Source passage
━━━━
After fighting ended early on Saturday the town of Rafah was sealed off to media, but Hamas said the physician and preacher who led the group and who had declared an al Qaeda-style Islamic "emirate" from a local mosque on Friday was dead -- blown up by his own hand along with a Syrian ally after killing a mediator.
The worst inter-Palestinian violence since Hamas seized Gaza from its secular, Western-backed rivals two years ago exposed bitter tensions in the blockaded coastal strip, where Hamas has imposed its own nationalist brand of Islam while also trying to reach out to the West to end its international isolation.
Some of the dead were former Hamas men who, people who knew them said, wanted a tougher line on imposing Islamic rule.
The group "wanted a return to anarchy," said Ehab al-Ghsain, the spokesman for the Interior Ministry of the Hamas government which has run Gaza since routing forces loyal to Western-backed Palestinian President Mahmoud Abbas in June 2007.
━━━━
Given information
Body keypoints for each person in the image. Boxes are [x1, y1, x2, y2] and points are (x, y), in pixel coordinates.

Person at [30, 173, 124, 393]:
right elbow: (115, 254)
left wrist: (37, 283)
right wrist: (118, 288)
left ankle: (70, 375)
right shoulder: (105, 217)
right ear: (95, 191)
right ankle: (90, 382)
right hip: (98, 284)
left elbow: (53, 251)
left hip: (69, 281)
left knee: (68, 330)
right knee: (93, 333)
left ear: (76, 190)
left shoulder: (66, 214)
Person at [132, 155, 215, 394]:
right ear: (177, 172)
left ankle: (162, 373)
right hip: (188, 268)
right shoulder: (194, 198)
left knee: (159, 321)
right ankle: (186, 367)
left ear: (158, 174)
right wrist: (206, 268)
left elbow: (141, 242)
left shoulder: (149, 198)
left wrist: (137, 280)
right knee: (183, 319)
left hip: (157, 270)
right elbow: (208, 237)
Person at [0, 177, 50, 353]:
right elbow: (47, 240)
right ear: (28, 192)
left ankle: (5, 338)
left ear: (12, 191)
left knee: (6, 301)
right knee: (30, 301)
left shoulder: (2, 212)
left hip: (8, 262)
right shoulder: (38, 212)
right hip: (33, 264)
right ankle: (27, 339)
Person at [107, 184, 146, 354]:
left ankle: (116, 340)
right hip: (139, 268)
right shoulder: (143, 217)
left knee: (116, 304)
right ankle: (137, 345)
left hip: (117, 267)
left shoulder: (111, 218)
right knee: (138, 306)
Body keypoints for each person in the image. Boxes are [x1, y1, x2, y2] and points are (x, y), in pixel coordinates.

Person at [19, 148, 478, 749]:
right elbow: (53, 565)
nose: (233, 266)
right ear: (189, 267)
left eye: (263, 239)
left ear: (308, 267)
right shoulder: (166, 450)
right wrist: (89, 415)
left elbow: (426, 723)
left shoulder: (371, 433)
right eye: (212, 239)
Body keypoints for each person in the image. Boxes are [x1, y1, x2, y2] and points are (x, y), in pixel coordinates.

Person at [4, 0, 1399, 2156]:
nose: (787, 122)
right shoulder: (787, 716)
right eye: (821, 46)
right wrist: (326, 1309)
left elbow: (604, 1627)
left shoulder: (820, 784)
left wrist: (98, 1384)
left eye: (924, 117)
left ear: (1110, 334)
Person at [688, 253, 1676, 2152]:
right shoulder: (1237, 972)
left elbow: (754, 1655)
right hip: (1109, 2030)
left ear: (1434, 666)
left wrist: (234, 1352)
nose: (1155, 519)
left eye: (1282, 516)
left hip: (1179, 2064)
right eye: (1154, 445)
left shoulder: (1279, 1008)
━━━━
Exercises
(a) Summarize the passage on the Rafah fighting in two sentences.
(b) Update the passage on the Rafah fighting by rewriting the section that starts with "The worst inter-Palestinian" and ends with "its international isolation.", replacing "coastal strip" with "enclave".
(c) Write what comes next in the passage on the Rafah fighting, continuing from its final sentence.

Results of the exercise
(a) After fighting in Rafah ended early on Saturday, Hamas said that the physician and preacher who led the group and had declared an al Qaeda-style Islamic "emirate" from a local mosque on Friday was dead, blown up by his own hand along with a Syrian ally after killing a mediator. The clashes were the worst inter-Palestinian violence since Hamas seized Gaza two years ago and exposed bitter tensions in the blockaded strip, and a spokesman for the Hamas Interior Ministry said the group "wanted a return to anarchy."

(b)
The worst inter-Palestinian violence since Hamas seized Gaza from its secular, Western-backed rivals two years ago exposed bitter tensions in the blockaded enclave, where Hamas has imposed its own nationalist brand of Islam while also trying to reach out to the West to end its international isolation.

(c)
"We have said there is no chance of a return to anarchy."
As Hamas police hunted more followers of Abdel-Latif Moussa and his Jund Ansar Allah (Warriors of God) following what locals in the Egyptian border town called a "night of horror," a Web site linked to al Qaeda denounced Hamas as a "criminal gang" imitating Israeli tactics and bent on thwarting Islamic rule.
After Abbas chaired a meeting in the Israeli-occupied West Bank, his secular PLO said the violence showed its Islamist rivals were turning Gaza into a base for anti-Western radicals.
"Hamas is repeating the Somali and Afghan experiences in Gaza and letting places of worship be turned into clannish centers that promote extremism," the PLO said in a statement.
Analysts said Hamas's action was meant to stifle such talk.
Hani Habib, a Palestinian analyst, said Hamas wanted to show Gazans it was in sole charge. But he added: "Its main aim was to send a message to the West that it can suppress and abort any possible advance for the more radical groups. Hamas wanted to say that it is an Islamist faction, but a moderate one."
DEATH TOLL
Hamas officials said 22 people were killed, including three children and three other civilians as well as six policemen. The Palestinian Center for Human Rights put the death toll at 28, with about 100 wounded, but it gave no breakdown of the figures.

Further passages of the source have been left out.